There are fears for wildlife after a train carrying up to 750 tonnes of diesel derailed, causing an oil spill at a scientifically important site.
The freight train derailed and caught fire in Llangennech, Carmarthenshire, on Wednesday night.
Ten wagons, each containing up to 75 tonnes of diesel, derailed, with oil spilling into the Loughor Estuary.
Natural Resources Wales (NRW) was not able to investigate the impact until the fire was put out.
NRW officers are now on site to advise on the containment and recovery of the diesel to prevent any further pollution of the estuary.
The site of special scientific interest is home to wildfowl and wading birds.
Ben Wilson, NRW’s incident manager, said: “We also have monitoring teams out assessing the extent of the pollution.
“Initial modelling suggests that oil pollution is currently restricted to the upper reaches of the estuary around Loughor Bridge. This is supported by observations on site. We’ve also seen significant amounts of oil three miles downstream from here.
“We’re also keeping partner organisations and people who have interests within the area, such as farmers and cockle licence holders, informed of the situation.”
On Friday, the Rail Accident Investigation Branch, which is examining the cause of the incident, said 10 wagons had derailed.In a statement it said the derailment and damage to the wagons had “resulted in a significant spillage of fuel and a major fire”.
At the time of the incident, the freight train was carrying 25 tank wagons, 10 of which derailed.
Mid and West Wales Fire and Rescue Service finally extinguished the blaze at about 08:30 BST on Friday, just over 33 hours after the train derailed.
Bill Kelly, route director at Network Rail, said teams had now been granted “limited access” to the site.
“The site has been extensively damaged. We are dealing with a very complex setting, both industrially and also environmentally,” he said.
“But we have all the right specialist teams on the ground and we will continue to support our colleagues.”
A spokesman for environmental risk reduction specialist Adler and Allan said their first task was to “mitigate further contaminants”.
“We’ve had to gain access through the train, proving a bit difficult, but we’re in the middle of getting there,” he said.
‘It could have a devastating impact’
The Loughor Estuary is part of the Carmarthen Bay and Estuaries Special Area of Conservation.
Richard Pryce, from the Llanelli Naturalists group, said the diesel spill could have a “devastating impact” on the local environment.
He said: “The Loughor Estuary is a very important site for its birdlife. It’s a European protection site, a special area of conservation, which means it’s of European significance because of the large populations of wildfowl and waders.
“If there’s oil spilling into the estuary it could have a devastating effect on the birdlife there.
“Diesel is very toxic to the environment so wherever it’s spilt, it can be a big problem.”
The area is also a significant site for cockle pickers.
Robert Griffiths, from the Burry Inlet Handgatherers Association, told BBC Radio Wales Breakfast the diesel spill will have a big impact on him and other cockle pickers financially.
He said: “If you don’t work, you can’t earn any money to pay your mortgages and your bills etc.”
Public Health Wales (PHW) said it was “sensible to avoid contact with diesel or the water in contaminated areas”.

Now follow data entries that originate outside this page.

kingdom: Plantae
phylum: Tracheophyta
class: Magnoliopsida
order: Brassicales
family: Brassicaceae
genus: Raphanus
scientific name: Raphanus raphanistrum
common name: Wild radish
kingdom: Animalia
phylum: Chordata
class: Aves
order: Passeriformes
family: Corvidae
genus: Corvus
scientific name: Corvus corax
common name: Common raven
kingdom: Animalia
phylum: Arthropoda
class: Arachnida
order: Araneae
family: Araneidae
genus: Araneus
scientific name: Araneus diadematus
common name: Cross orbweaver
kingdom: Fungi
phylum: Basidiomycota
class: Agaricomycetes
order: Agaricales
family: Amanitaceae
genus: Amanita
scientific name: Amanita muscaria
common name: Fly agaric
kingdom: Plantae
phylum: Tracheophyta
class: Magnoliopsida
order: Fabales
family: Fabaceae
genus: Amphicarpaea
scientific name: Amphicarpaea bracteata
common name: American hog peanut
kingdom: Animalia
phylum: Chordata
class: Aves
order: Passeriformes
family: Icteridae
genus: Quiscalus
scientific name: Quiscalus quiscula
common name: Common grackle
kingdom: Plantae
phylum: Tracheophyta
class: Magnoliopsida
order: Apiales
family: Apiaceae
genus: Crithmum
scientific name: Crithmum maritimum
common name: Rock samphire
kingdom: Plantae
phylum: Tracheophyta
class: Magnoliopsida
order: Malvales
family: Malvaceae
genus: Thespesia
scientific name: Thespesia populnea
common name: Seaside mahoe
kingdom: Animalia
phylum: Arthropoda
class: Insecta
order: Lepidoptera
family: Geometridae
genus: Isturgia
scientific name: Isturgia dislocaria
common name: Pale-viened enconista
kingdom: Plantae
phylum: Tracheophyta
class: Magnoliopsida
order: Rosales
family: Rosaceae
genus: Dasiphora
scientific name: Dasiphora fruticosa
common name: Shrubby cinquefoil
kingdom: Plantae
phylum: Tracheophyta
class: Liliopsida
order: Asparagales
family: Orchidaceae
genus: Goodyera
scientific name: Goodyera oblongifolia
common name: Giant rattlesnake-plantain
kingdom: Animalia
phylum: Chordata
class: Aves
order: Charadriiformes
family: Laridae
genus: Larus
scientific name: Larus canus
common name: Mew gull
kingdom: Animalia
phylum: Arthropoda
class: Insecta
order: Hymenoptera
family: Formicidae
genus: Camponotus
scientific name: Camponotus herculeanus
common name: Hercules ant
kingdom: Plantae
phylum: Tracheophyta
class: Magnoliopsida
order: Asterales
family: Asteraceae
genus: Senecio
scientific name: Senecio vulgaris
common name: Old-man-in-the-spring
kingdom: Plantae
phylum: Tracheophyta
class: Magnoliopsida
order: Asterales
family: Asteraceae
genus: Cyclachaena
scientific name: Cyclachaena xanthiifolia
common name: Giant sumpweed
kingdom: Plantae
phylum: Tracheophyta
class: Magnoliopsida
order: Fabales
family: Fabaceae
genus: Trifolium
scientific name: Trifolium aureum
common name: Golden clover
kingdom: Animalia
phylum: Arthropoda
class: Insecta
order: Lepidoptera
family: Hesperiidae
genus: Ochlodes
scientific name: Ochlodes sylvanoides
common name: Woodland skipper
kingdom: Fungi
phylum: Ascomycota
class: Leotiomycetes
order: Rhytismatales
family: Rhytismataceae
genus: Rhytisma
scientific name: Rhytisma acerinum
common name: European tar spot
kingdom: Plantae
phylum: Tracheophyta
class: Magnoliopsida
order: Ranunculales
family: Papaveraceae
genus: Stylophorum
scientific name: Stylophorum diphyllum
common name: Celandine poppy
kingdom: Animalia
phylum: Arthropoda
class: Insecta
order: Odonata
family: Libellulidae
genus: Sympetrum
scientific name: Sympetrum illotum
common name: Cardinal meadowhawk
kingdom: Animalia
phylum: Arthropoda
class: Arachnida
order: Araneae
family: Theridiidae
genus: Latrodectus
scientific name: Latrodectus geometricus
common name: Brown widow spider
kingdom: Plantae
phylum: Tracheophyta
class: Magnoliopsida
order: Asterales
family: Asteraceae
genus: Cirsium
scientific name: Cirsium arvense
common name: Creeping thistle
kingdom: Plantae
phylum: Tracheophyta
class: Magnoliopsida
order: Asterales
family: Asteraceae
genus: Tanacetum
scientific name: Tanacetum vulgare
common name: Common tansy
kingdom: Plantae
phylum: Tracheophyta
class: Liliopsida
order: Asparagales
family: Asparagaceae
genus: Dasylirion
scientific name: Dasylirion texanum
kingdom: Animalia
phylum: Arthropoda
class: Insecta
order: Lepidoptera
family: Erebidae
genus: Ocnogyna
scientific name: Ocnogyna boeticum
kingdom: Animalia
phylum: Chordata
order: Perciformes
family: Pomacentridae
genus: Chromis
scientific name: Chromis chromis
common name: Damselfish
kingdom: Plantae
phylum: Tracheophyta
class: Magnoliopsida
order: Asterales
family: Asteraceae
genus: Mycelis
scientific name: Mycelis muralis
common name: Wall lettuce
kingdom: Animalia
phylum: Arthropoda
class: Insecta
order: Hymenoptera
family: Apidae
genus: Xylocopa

PHW’s Andrew Kibble said diesel was unlikely to damage people’s health at low concentrations, or where exposure is for a short period of time, but urged caution.
“Odours are generally noticeable at concentrations well below those that cause harm, but high concentrations can cause dizziness, drowsiness and headaches,” he said.
“If you encounter odours move away from the area and into fresh air.”
The train was travelling from Milford Haven in Pembrokeshire to Theale, near Reading, when it derailed at 23:20 on Wednesday night.
The subsequent fire led to 300 people in the area surrounding the crash site being evacuated from their homes, before being allowed to return on Thursday.
The two crew members on board the train were not injured.
The Rail Accident Investigation Branch (RAIB) said it was carrying out a preliminary examination and gathering evidence.
Why is the Loughor Estuary important?
- The River Loughor’s estuary, along with the Burry Inlet to the west, is designated as a site of special scientific interest
- Its habitat of tidal mudflats, saltmarsh – the largest continuous area in Wales – and rockpools offer important wildlife habitat
- Species of wading birds and wildfowl include oystercatcher, curlew, lapwing, little egret, widgeon, dunlin, plover and teal
- The estuary is known for its fishing grounds, for the likes of flounder, bass and mullet
- Further west, the Burry Inlet’s cockle beds are well known, with the industry the third largest in Britain
- In that same area is the WWT Llanelli wetland centre, a popular place for spotting wading birds and wildfowl and the 450 acres of grounds.